Instructions to follow => Up to and including the line containing "Page size: 2000x1125.", retype each line of the listing below exactly, beginning with the first.

Listed records =>
▼▼▼

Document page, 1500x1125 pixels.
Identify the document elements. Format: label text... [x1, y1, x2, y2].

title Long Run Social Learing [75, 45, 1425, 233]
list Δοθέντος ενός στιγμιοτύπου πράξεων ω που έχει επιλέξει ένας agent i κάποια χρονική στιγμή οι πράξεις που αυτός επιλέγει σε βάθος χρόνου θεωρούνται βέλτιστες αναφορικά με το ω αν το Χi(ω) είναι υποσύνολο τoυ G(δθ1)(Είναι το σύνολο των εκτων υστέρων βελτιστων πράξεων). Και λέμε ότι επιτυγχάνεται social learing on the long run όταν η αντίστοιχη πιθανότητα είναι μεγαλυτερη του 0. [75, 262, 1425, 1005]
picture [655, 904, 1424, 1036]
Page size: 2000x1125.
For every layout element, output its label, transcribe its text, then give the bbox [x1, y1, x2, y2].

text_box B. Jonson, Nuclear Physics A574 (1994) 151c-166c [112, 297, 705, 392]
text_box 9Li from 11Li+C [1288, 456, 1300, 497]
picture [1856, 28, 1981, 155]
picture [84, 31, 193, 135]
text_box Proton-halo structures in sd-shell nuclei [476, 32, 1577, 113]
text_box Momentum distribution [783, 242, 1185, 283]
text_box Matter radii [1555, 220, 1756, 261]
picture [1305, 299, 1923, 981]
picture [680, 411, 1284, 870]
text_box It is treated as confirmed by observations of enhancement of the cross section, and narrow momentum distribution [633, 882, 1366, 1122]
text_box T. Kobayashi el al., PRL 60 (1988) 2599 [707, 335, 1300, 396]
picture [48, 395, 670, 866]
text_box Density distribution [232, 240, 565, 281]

▲▲▲

Finished task =>
Document page, 1500x1125 pixels.
Identify the document elements. Format: label text... [x1, y1, x2, y2].

title Long Run Social Learing [75, 45, 1425, 233]
list Δοθέντος ενός στιγμιοτύπου πράξεων ω που έχει επιλέξει ένας agent i κάποια χρονική στιγμή οι πράξεις που αυτός επιλέγει σε βάθος χρόνου θεωρούνται βέλτιστες αναφορικά με το ω αν το Χi(ω) είναι υποσύνολο τoυ G(δθ1)(Είναι το σύνολο των εκτων υστέρων βελτιστων πράξεων). Και λέμε ότι επιτυγχάνεται social learing on the long run όταν η αντίστοιχη πιθανότητα είναι μεγαλυτερη του 0. [75, 262, 1425, 1005]
picture [655, 904, 1424, 1036]
Page size: 2000x1125.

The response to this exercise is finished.